DIRECTIONS:
Please retype all the records below exactly as they read.

Start of Block

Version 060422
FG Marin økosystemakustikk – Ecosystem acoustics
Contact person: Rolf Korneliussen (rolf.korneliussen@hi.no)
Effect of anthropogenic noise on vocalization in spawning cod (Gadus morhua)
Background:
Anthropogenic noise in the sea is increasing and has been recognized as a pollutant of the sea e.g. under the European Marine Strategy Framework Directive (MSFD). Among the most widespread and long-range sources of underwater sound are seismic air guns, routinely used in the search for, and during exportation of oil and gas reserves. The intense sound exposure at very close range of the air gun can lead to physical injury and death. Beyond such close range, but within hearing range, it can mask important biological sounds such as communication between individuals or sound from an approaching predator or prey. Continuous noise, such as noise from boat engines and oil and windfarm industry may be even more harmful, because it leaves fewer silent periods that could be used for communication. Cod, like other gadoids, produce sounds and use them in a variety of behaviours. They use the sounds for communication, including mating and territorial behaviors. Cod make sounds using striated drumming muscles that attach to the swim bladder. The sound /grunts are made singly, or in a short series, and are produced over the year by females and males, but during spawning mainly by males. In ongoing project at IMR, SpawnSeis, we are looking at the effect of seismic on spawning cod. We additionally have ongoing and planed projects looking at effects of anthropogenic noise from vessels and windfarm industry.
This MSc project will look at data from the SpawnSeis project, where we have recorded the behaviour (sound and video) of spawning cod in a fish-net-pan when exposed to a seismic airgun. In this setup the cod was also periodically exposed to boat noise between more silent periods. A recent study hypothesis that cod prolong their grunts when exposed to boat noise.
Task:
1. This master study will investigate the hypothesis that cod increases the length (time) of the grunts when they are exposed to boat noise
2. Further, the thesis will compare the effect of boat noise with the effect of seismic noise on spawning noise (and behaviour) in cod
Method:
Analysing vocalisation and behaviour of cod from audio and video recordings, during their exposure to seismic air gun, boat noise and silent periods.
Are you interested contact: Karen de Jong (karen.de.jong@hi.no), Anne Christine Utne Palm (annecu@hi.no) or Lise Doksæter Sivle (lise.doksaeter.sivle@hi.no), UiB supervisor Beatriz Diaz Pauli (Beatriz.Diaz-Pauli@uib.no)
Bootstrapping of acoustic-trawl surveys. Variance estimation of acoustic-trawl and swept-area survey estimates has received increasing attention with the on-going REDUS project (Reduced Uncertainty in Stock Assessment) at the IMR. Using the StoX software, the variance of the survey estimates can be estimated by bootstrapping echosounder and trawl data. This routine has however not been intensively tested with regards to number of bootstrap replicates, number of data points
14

End of Block

THE COMPLETED TASK:
Version 060422
FG Marin økosystemakustikk – Ecosystem acoustics
Contact person: Rolf Korneliussen (rolf.korneliussen@hi.no)
Effect of anthropogenic noise on vocalization in spawning cod (Gadus morhua)
Background:
Anthropogenic noise in the sea is increasing and has been recognized as a pollutant of the sea e.g. under the European Marine Strategy Framework Directive (MSFD). Among the most widespread and long-range sources of underwater sound are seismic air guns, routinely used in the search for, and during exportation of oil and gas reserves. The intense sound exposure at very close range of the air gun can lead to physical injury and death. Beyond such close range, but within hearing range, it can mask important biological sounds such as communication between individuals or sound from an approaching predator or prey. Continuous noise, such as noise from boat engines and oil and windfarm industry may be even more harmful, because it leaves fewer silent periods that could be used for communication. Cod, like other gadoids, produce sounds and use them in a variety of behaviours. They use the sounds for communication, including mating and territorial behaviors. Cod make sounds using striated drumming muscles that attach to the swim bladder. The sound /grunts are made singly, or in a short series, and are produced over the year by females and males, but during spawning mainly by males. In ongoing project at IMR, SpawnSeis, we are looking at the effect of seismic on spawning cod. We additionally have ongoing and planed projects looking at effects of anthropogenic noise from vessels and windfarm industry.
This MSc project will look at data from the SpawnSeis project, where we have recorded the behaviour (sound and video) of spawning cod in a fish-net-pan when exposed to a seismic airgun. In this setup the cod was also periodically exposed to boat noise between more silent periods. A recent study hypothesis that cod prolong their grunts when exposed to boat noise.
Task:
1. This master study will investigate the hypothesis that cod increases the length (time) of the grunts when they are exposed to boat noise
2. Further, the thesis will compare the effect of boat noise with the effect of seismic noise on spawning noise (and behaviour) in cod
Method:
Analysing vocalisation and behaviour of cod from audio and video recordings, during their exposure to seismic air gun, boat noise and silent periods.
Are you interested contact: Karen de Jong (karen.de.jong@hi.no), Anne Christine Utne Palm (annecu@hi.no) or Lise Doksæter Sivle (lise.doksaeter.sivle@hi.no), UiB supervisor Beatriz Diaz Pauli (Beatriz.Diaz-Pauli@uib.no)
Bootstrapping of acoustic-trawl surveys. Variance estimation of acoustic-trawl and swept-area survey estimates has received increasing attention with the on-going REDUS project (Reduced Uncertainty in Stock Assessment) at the IMR. Using the StoX software, the variance of the survey estimates can be estimated by bootstrapping echosounder and trawl data. This routine has however not been intensively tested with regards to number of bootstrap replicates, number of data points
14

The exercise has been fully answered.